### Document extract

Ask a question and sometimes the answer that comes back makes you regret having raised the issue in the first place.

Something like that may have happened earlier this month after Bakersfield-based oil producer Aera Energy LLC sent an email to the state's top oil regulator asking why, exactly, he recently denied the company's applications to perform 35 frack jobs in western Kern County.

State Oil and Gas Supervisor Uduak-Joe Ntuk responded Sept. 16 with a 3½-page letter that doesn't just state, in the middle of Page 3, that he has discretion to reject well applications as he sees fit. It also takes Aera through a carefully footnoted explanation of climate change's impacts on health, the environment and the economy.

Ntuk's letter reads like a treatise on Gov. Gavin Newsom's justifications for coming down as hard as he has on in-state oil production. It arrived the same month Kern County sued the governor over what it contends is an overreach of his authority and an unfair, anti-oil hit to local government.

When Ntuk initially rejected Aera's applications to frack its oil wells, he offered relatively concise explanations citing his discretion to deny permits "to prevent, as far as possible, damage to life, health, property and natural resources" and to "protect public health and safety and environmental quality, including (the) reduction and mitigation of greenhouse gas emissions associated with the development of hydrocarbon ... resources."

######
### Records

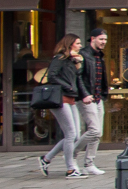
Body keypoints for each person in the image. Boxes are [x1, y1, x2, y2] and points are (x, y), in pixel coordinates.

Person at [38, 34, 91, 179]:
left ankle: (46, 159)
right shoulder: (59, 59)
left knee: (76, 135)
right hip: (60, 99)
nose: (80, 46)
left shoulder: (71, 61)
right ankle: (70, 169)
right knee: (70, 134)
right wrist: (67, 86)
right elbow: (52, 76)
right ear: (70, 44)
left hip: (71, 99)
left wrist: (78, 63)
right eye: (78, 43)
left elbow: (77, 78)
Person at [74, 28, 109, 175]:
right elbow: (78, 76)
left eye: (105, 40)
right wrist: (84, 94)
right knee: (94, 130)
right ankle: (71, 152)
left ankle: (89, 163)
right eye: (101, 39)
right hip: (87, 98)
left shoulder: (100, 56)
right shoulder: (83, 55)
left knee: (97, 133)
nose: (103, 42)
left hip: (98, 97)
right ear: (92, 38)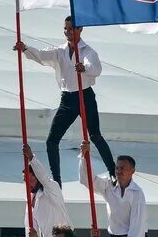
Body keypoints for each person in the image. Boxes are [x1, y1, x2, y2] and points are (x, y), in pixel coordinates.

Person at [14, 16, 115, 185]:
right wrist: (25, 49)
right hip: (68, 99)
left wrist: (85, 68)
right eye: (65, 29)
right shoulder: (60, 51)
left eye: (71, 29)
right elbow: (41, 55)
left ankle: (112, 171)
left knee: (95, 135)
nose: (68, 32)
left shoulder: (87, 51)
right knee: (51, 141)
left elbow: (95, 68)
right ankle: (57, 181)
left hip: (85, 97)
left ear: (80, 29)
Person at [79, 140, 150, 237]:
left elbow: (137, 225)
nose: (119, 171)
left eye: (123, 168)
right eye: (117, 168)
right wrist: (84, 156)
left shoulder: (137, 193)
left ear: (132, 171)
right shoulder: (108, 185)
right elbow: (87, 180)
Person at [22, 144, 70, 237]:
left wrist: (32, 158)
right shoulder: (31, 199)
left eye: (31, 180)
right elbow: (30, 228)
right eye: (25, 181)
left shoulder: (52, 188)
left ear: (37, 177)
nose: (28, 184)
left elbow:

######

### Required action 1
According to the article on Aera Energy's denied fracking permits, how many frack jobs in western Kern County did the company apply to perform?
### Required action 2
Resume the article on Aera Energy's denied fracking permits, picking up right after its final sentence.
The entries have no connection to the article.

### Your response 1
35

### Your response 2
But this time, Ntuk held forth with a detailed summary of the scientific consensus that climate change is real, dangerous and caused by combustion of petroleum.

"Fossil fuel combustion is one of the chief drivers of climate change," the letter stated. "Thus, the production of fossil fuels is directly correlated to the public health impacts associated with climate change."


Aera was unimpressed. In an emailed statement, the company said it recognizes the challenge climate change poses for society and policymakers. It said it wants to be a partner in California's energy future "by producing safe, responsible, affordable energy while leveraging technology to play our part in the energy transition."

It went on to say the state's residents rely on affordable energy to get to school and work every day and to help their businesses grow and thrive "even as the state works toward a lower-carbon future."

Noting as well that fracking has been validated by state-commissioned studies, Aera wrote that it believes that "declining these permits to reduce California production will only displace the location of oil production, not reduce demand."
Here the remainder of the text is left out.